**Task goal:** Write out the text of all the entries again with every "Ostéopathie" changed to "Osteopathy" and nothing else altered, and omit the pictures.

[Opening Provided entries section]

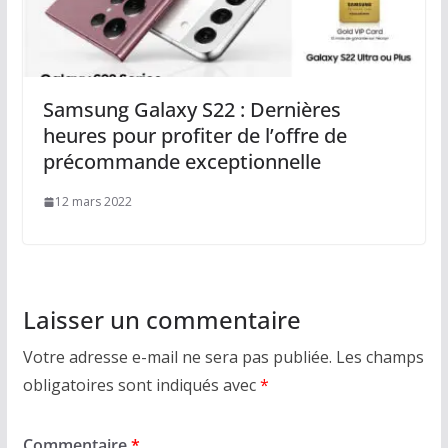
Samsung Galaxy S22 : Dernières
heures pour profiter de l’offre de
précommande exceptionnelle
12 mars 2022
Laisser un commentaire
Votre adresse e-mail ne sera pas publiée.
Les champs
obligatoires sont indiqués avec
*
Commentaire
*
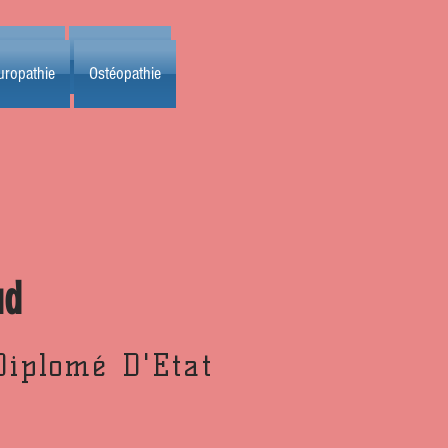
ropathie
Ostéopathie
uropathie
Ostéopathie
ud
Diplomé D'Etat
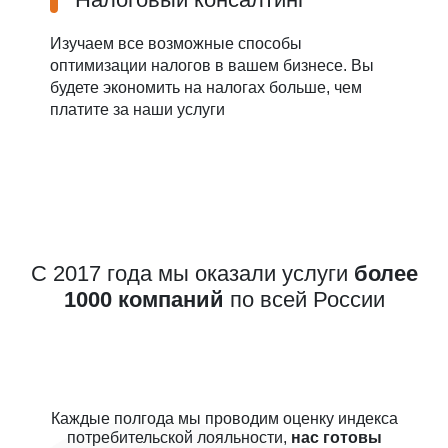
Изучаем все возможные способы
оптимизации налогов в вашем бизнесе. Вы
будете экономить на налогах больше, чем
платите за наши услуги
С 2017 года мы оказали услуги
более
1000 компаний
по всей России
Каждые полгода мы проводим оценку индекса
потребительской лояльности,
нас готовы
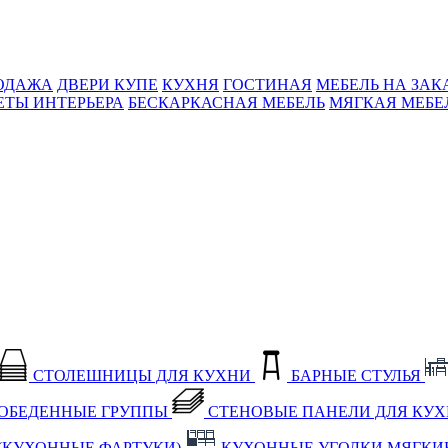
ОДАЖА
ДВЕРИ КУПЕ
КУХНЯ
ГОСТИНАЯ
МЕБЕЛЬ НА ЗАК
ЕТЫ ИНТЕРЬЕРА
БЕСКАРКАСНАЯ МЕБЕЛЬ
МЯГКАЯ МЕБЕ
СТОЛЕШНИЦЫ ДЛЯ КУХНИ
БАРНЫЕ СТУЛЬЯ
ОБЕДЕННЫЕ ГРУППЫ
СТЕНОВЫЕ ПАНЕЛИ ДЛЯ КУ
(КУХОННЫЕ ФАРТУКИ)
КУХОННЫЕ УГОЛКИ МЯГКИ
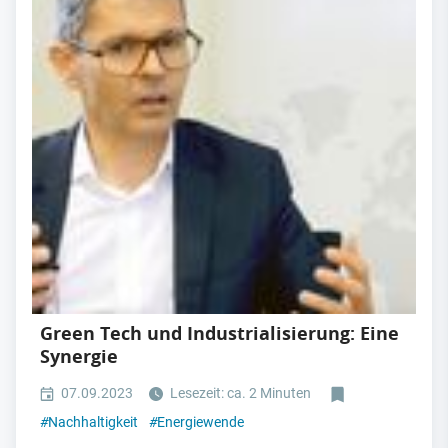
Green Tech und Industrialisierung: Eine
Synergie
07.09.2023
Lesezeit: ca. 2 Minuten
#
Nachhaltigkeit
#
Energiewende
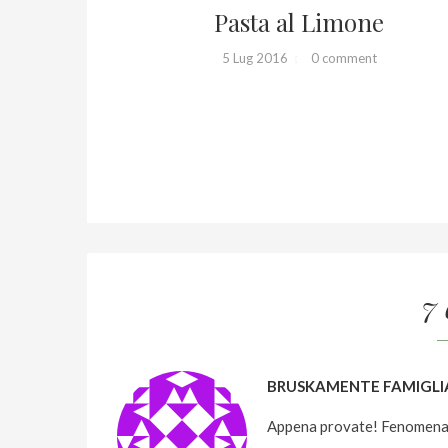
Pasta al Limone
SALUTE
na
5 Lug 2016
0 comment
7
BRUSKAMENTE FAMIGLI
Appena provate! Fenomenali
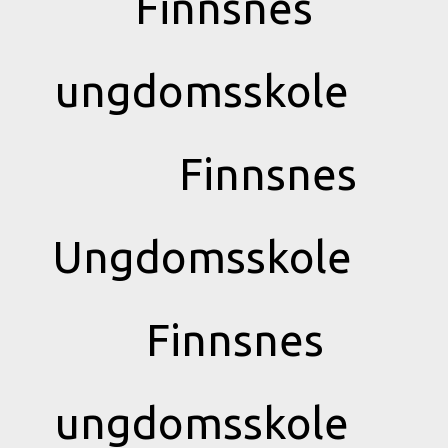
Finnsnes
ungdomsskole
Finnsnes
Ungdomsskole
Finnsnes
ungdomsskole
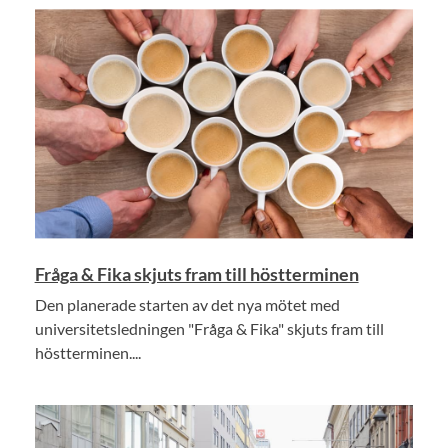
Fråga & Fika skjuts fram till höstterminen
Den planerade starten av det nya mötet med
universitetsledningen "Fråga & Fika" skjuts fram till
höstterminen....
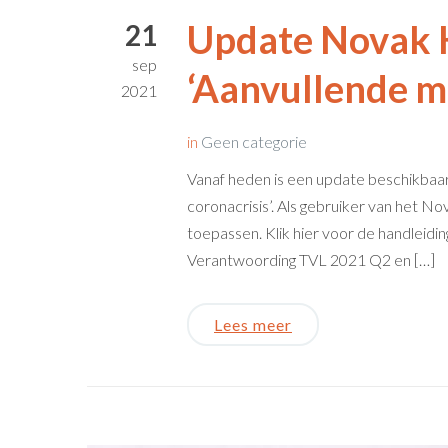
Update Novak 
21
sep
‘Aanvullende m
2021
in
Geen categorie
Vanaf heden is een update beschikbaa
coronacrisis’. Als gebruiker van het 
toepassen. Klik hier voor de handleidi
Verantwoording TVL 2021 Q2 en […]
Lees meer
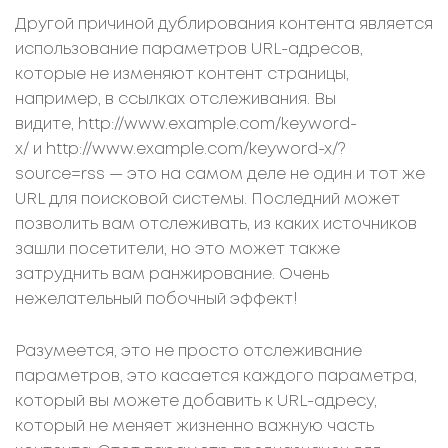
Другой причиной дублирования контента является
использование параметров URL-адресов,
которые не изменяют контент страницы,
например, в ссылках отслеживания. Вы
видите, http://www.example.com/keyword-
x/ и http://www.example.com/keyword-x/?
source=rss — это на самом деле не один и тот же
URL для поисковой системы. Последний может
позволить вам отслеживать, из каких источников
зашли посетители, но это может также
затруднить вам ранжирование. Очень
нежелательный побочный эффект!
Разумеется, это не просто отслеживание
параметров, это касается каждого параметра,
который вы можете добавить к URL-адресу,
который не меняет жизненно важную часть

[Closing Provided entries section]

**Answer space:**
Samsung Galaxy S22 : Dernières
heures pour profiter de l’offre de
précommande exceptionnelle
12 mars 2022
Laisser un commentaire
Votre adresse e-mail ne sera pas publiée.
Les champs
obligatoires sont indiqués avec
*
Commentaire
*
ropathie
Osteopathy
uropathie
Osteopathy
ud
Diplomé D'Etat
Изучаем все возможные способы
оптимизации налогов в вашем бизнесе. Вы
будете экономить на налогах больше, чем
платите за наши услуги
С 2017 года мы оказали услуги
более
1000 компаний
по всей России
Каждые полгода мы проводим оценку индекса
потребительской лояльности,
нас готовы
ОДАЖА
ДВЕРИ КУПЕ
КУХНЯ
ГОСТИНАЯ
МЕБЕЛЬ НА ЗАК
ЕТЫ ИНТЕРЬЕРА
БЕСКАРКАСНАЯ МЕБЕЛЬ
МЯГКАЯ МЕБЕ
СТОЛЕШНИЦЫ ДЛЯ КУХНИ
БАРНЫЕ СТУЛЬЯ
ОБЕДЕННЫЕ ГРУППЫ
СТЕНОВЫЕ ПАНЕЛИ ДЛЯ КУ
(КУХОННЫЕ ФАРТУКИ)
КУХОННЫЕ УГОЛКИ МЯГКИ
Green Tech und Industrialisierung: Eine
Synergie
07.09.2023
Lesezeit: ca. 2 Minuten
#
Nachhaltigkeit
#
Energiewende
Pasta al Limone
SALUTE
na
5 Lug 2016
0 comment
7
BRUSKAMENTE FAMIGLI
Appena provate! Fenomenali
Finnsnes
ungdomsskole
Finnsnes
Ungdomsskole
Finnsnes
ungdomsskole
Fråga & Fika skjuts fram till höstterminen
Den planerade starten av det nya mötet med
universitetsledningen "Fråga & Fika" skjuts fram till
höstterminen....
Update Novak 
21
sep
‘Aanvullende m
2021
in
Geen categorie
Vanaf heden is een update beschikbaa
coronacrisis’. Als gebruiker van het 
toepassen. Klik hier voor de handleidi
Verantwoording TVL 2021 Q2 en […]
Lees meer
Другой причиной дублирования контента является
использование параметров URL-адресов,
которые не изменяют контент страницы,
например, в ссылках отслеживания. Вы
видите, http://www.example.com/keyword-
x/ и http://www.example.com/keyword-x/?
source=rss — это на самом деле не один и тот же
URL для поисковой системы. Последний может
позволить вам отслеживать, из каких источников
зашли посетители, но это может также
затруднить вам ранжирование. Очень
нежелательный побочный эффект!
Разумеется, это не просто отслеживание
параметров, это касается каждого параметра,
который вы можете добавить к URL-адресу,
который не меняет жизненно важную часть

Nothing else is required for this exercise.